Sunday, April 24, 2011

Standard-Examiner: Issue of Repeated Double-dipping at Ogden Police Department Leads to Grievance

Isn't the current system of "recycling" "retiring" OPD top brass just plain wrong?

The Standard-Examiner follows up on its March 27, 2011 story this morning, and reports that aggrieved OPD Sgt. Blaine Clifford, "[a]n Ogden police sergeant who contends he was unfairly passed over for promotion in 2007 because of a double-dipping system is again taking his grievance to the city's Civil Service Commission":
The commission is scheduled to hear Sgt. Clifford's complaint on May 11.

So what about it gentle readers? Isn't this system of "recycling" "retiring" OPD top brass, at the expense of up-and-coming rank-and-file police officers just plain wrong? And shouldn't this issue be resolved once and for all by our Ogden City Council?

Have at it, O Gentle Ones.

Who'll be the first to throw in their own 2¢ concerning this issue?


Jim Hutchins said...

The link in the article is malformed. Here it is:

rudizink said...

Thanks, Jim. I've now fixed the broken link.

Mike Brice said...

It would be interesting - and maybe it has been done in past articles - to see what other departments in the state do, and even what other departments in other states do as far as double dipping.

OgdenLover said...

When I retired from state employment in another state, the law was that I could not be re-employed by the State in any capacity without forfeiting my retirement pay.

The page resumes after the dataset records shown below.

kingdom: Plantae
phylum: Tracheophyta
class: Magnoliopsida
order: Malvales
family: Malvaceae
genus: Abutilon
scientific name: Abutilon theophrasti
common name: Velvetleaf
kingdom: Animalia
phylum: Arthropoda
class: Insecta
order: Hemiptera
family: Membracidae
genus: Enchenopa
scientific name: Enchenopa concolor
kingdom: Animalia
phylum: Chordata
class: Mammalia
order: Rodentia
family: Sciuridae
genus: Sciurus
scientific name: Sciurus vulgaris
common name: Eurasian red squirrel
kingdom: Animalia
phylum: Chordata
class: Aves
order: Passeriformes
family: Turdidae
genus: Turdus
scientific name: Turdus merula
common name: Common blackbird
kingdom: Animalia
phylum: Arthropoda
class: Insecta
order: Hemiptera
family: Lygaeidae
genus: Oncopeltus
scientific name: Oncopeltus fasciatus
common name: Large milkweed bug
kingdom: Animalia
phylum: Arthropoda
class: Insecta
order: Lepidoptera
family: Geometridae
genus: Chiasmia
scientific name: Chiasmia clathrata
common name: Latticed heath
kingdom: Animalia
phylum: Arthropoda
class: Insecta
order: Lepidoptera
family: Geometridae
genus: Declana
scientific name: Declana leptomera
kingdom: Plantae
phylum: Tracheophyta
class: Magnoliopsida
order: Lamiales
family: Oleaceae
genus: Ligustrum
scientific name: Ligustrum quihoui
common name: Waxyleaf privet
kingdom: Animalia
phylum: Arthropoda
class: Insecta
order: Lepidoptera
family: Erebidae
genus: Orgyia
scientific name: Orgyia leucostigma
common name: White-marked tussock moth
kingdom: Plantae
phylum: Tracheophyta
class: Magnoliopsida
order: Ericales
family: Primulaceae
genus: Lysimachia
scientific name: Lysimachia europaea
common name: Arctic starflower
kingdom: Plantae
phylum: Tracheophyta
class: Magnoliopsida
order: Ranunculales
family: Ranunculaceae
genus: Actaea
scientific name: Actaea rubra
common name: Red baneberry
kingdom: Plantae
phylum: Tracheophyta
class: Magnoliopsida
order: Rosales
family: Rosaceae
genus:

I suspect that's the case in many places.

good_one1 said...

Retired Federal here, they allow double dippers for retired military if hired as civil servants. They changed the law years ago where you would have to forfeit either your military retirement or reduced civil pay. No penalty if privately employed. I think it should be changed back. I know of a retired Col that said he wouldn't go into private business because then he would have to work harder. Hired on as a manager and a GS -15.

It has been abused at Hill many times, holding a position open then filling it with a retiring military and passing over qualified career civil servants.

It is just part of the greed and everything is good as long as it is for me.

BobBecker said...

Louisiana had some double dipping scandals many years ago, and responded by changing its retirement rules for state employees, so that if you retire, and are subsequently hired back by the state in a full time position, your monthly pension payment is reduced by the amount of your monthly job pay. It was the right thing to do. [There were exceptions made, I think, only for part time work. For example, retired teachers could come back to work as substitutes without having their substitute's pay deduced from their pensions. The reasoning was it served the public interested to have fully certified experienced teachers on call as temporary substitutes. Made sense to me.]

But you absolutely could not retire, get your pension, and then go back to work full time in the same job, or for that matter, any job in state employ, without having your pay deducted from your pension payment.

Generally speaking, it was a very good idea. [Louisiana being Louisiana, I don't know if political influence has massaged the rules or diluted them since they were adopted. Possible. But the original reform was a good one Utah would be wise, in general terms, to adopt.]

Ozboy said...

If it wasn't sleazy Godfrey and Greiner wouldn't be doing it.

Just remember, legal is what they and their cohort City Attorney sayeth it is.

Ray said...

Many federal agencies have mandatory retirement for LE and firefighters. Those folks pay an extra percentage to retire as early as age 50 and have a mandatory retirement at age 57. I would argue as long as the folks could pass all physical and other requirements at age 57 they should be allowed to continue working. However, if the incentive for early retirement is a young and agile officer/firefighter then perhaps not. It would plug up the food chain in regards to upward promotion. My particular agency did not allow LE/firefighting people be re-hired within the agency in LE/firefighting and if hired outside LE/firefighting they could not draw their retirement just until really retired from the agency. They could go to some other agencies or state/local and be hired and some do that with no penalty.

One thing that really gets my goat is some states (California among others) allows these mandatory retirement recipients to draw unemployment insurance for up to two years. This even though they draw a handsome retirement check. This although legal, I think is morally reprehensible.

Not sure about the early retirement for state/local LE and firefighting in Utah.

Acassidyb said...

i noticed that the person most responsible for this problem, Matthew Godfrey, was not mentioned. Many others mentioned in the story and either made a brief comment or declined to respond. Usually a Scott Schwebke contains the reasoning or a response from the Mayor. This seems unusual since the reporter went to lengths to contact others involved in the story.

Dan S. said...

It's quite common for the S-E to forget to mention Godfrey when the news is bad. Of course, when the news is good, he gets the credit.

you_who said...

I dont think most people mind if a person retires and finds another job either in the private sector or the public sector if it is in a deiiferent line of work.
The retire in place is what rubs most people wrong. It's only available to a select few.